#### Source material ####

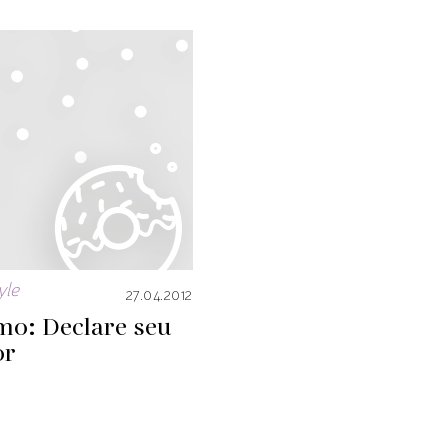
yle
27.04.2012
mo: Declare seu
or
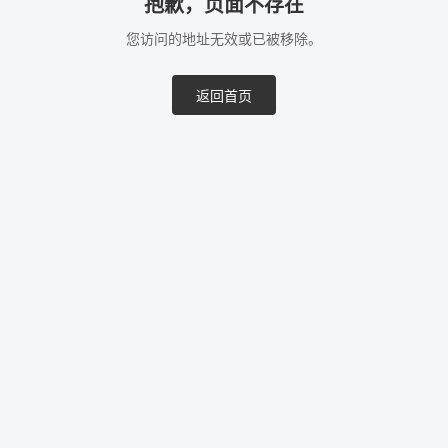
抱歉，页面不存在
您访问的地址无效或已被移除。
返回首页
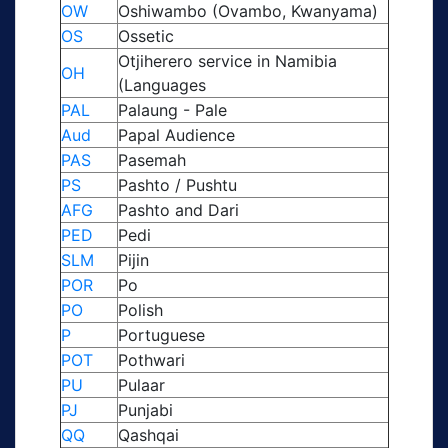
OW
Oshiwambo (Ovambo, Kwanyama)
OS
Ossetic
Otjiherero service in Namibia
OH
(Languages
PAL
Palaung - Pale
Aud
Papal Audience
PAS
Pasemah
PS
Pashto / Pushtu
AFG
Pashto and Dari
PED
Pedi
SLM
Pijin
POR
Po
PO
Polish
P
Portuguese
POT
Pothwari
PU
Pulaar
PJ
Punjabi
QQ
Qashqai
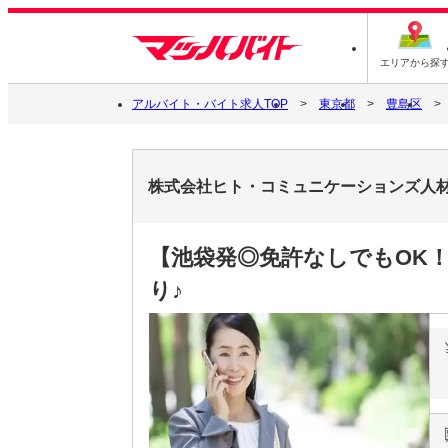
エリアから探
アルバイト・バイト求人TOP
東京都
豊島区
株式会社ヒト・コミュニケーションズ人材開発本
【池袋発◎免許なしでもOK！
り♪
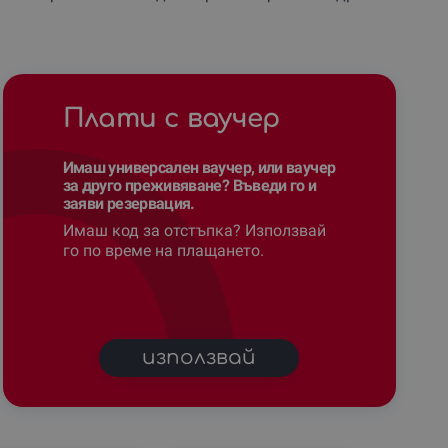
Плати с ваучер
Имаш универсален ваучер, или ваучер
за друго преживяване? Въведи го и
заяви резервация.
Имаш код за отстъпка? Използвай
го по време на плащането.
използвай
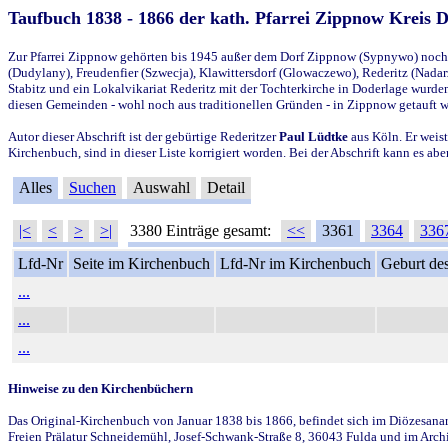
Taufbuch 1838 - 1866 der kath. Pfarrei Zippnow Kreis 
Zur Pfarrei Zippnow gehörten bis 1945 außer dem Dorf Zippnow (Sypnywo) noch d
(Dudylany), Freudenfier (Szwecja), Klawittersdorf (Glowaczewo), Rederitz (Nadarz
Stabitz und ein Lokalvikariat Rederitz mit der Tochterkirche in Doderlage wurd
diesen Gemeinden - wohl noch aus traditionellen Gründen - in Zippnow getauft 
Autor dieser Abschrift ist der gebürtige Rederitzer
Paul Lüdtke
aus Köln. Er weist
Kirchenbuch, sind in dieser Liste korrigiert worden. Bei der Abschrift kann es 
Alles
Suchen
Auswahl
Detail
|<
<
>
>|
3380 Einträge gesamt:
<<
3361
3364
336
Lfd-Nr
Seite im Kirchenbuch
Lfd-Nr im Kirchenbuch
Geburt des
...
...
...
Hinweise zu den Kirchenbüchern
Das Original-Kirchenbuch von Januar 1838 bis 1866, befindet sich im Diözesanarch
Freien Prälatur Schneidemühl, Josef-Schwank-Straße 8, 36043 Fulda und im Archi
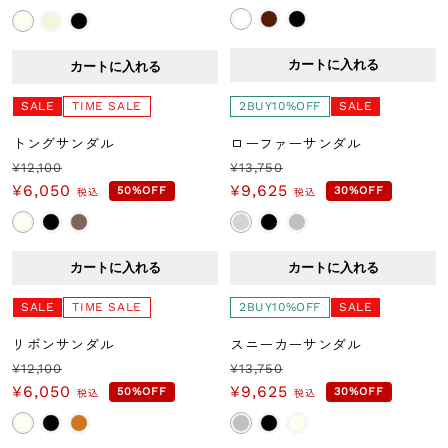
常
ー
常
価
ル
価
格
価
格
カートに入れる
カートに入れる
格
SALE
TIME SALE
2BUY10%OFF
SALE
トングサンダル
ローファーサンダル
¥12,100
¥13,750
通
セ
通
セ
¥6,050
¥9,625
50%OFF
30%OFF
税込
税込
常
ー
常
ー
価
ル
価
ル
格
価
格
価
カートに入れる
カートに入れる
格
格
SALE
TIME SALE
2BUY10%OFF
SALE
リボンサンダル
スニーカーサンダル
¥12,100
¥13,750
通
セ
通
セ
¥6,050
¥9,625
50%OFF
30%OFF
税込
税込
常
ー
常
ー
価
ル
価
ル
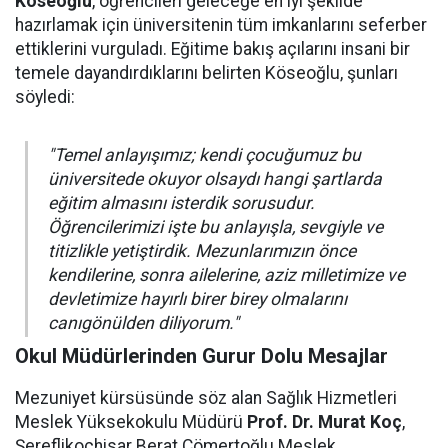
Köseoğlu
, öğrencileri geleceğe en iyi şekilde
hazırlamak için üniversitenin tüm imkanlarını seferber
ettiklerini vurguladı. Eğitime bakış açılarını insani bir
temele dayandırdıklarını belirten Köseoğlu, şunları
söyledi:
"Temel anlayışımız; kendi çocuğumuz bu
üniversitede okuyor olsaydı hangi şartlarda
eğitim almasını isterdik sorusudur.
Öğrencilerimizi işte bu anlayışla, sevgiyle ve
titizlikle yetiştirdik. Mezunlarımızın önce
kendilerine, sonra ailelerine, aziz milletimize ve
devletimize hayırlı birer birey olmalarını
canıgönülden diliyorum."
Okul Müdürlerinden Gurur Dolu Mesajlar
Mezuniyet kürsüsünde söz alan Sağlık Hizmetleri
Meslek Yüksekokulu Müdürü
Prof. Dr. Murat Koç
,
Şereflikoçhisar Berat Cömertoğlu Meslek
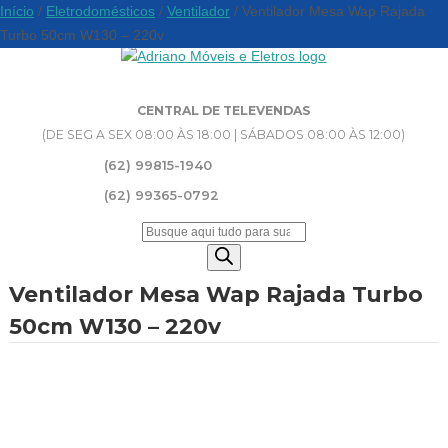
Início
/
Eletrodomésticos
/
Ventilador
/ Ventilador Mesa Wap Rajada
Turbo 50cm W130 – 220v
CENTRAL DE TELEVENDAS
(DE SEG A SEX 08:00 ÀS 18:00 | SÁBADOS 08:00 ÀS 12:00)
(62) 99815-1940
(62) 99365-0792
Pesquisar
produtos
Ventilador Mesa Wap Rajada Turbo
50cm W130 – 220v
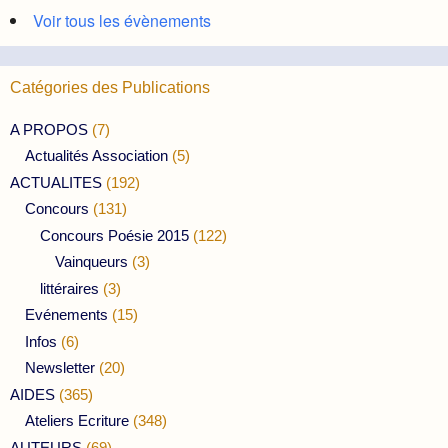
Voir tous les évènements
Catégories des Publications
A PROPOS
(7)
Actualités Association
(5)
ACTUALITES
(192)
Concours
(131)
Concours Poésie 2015
(122)
Vainqueurs
(3)
littéraires
(3)
Evénements
(15)
Infos
(6)
Newsletter
(20)
AIDES
(365)
Ateliers Ecriture
(348)
AUTEURS
(69)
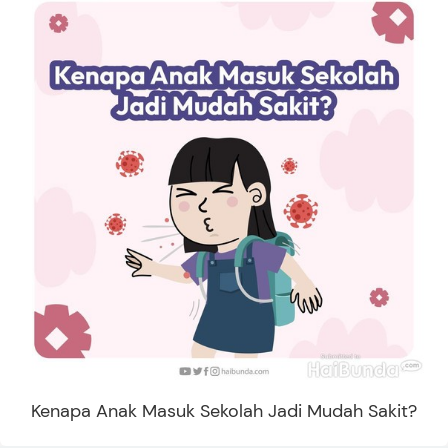
Kenapa Anak Masuk Sekolah Jadi Mudah Sakit?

####

• **To-do item**:
What lines of the material above contain "Meslek"? Return each of them.

• **Result of this exercise**:
Meslek Yüksekokulu Müdürü
Şereflikoçhisar Berat Cömertoğlu Meslek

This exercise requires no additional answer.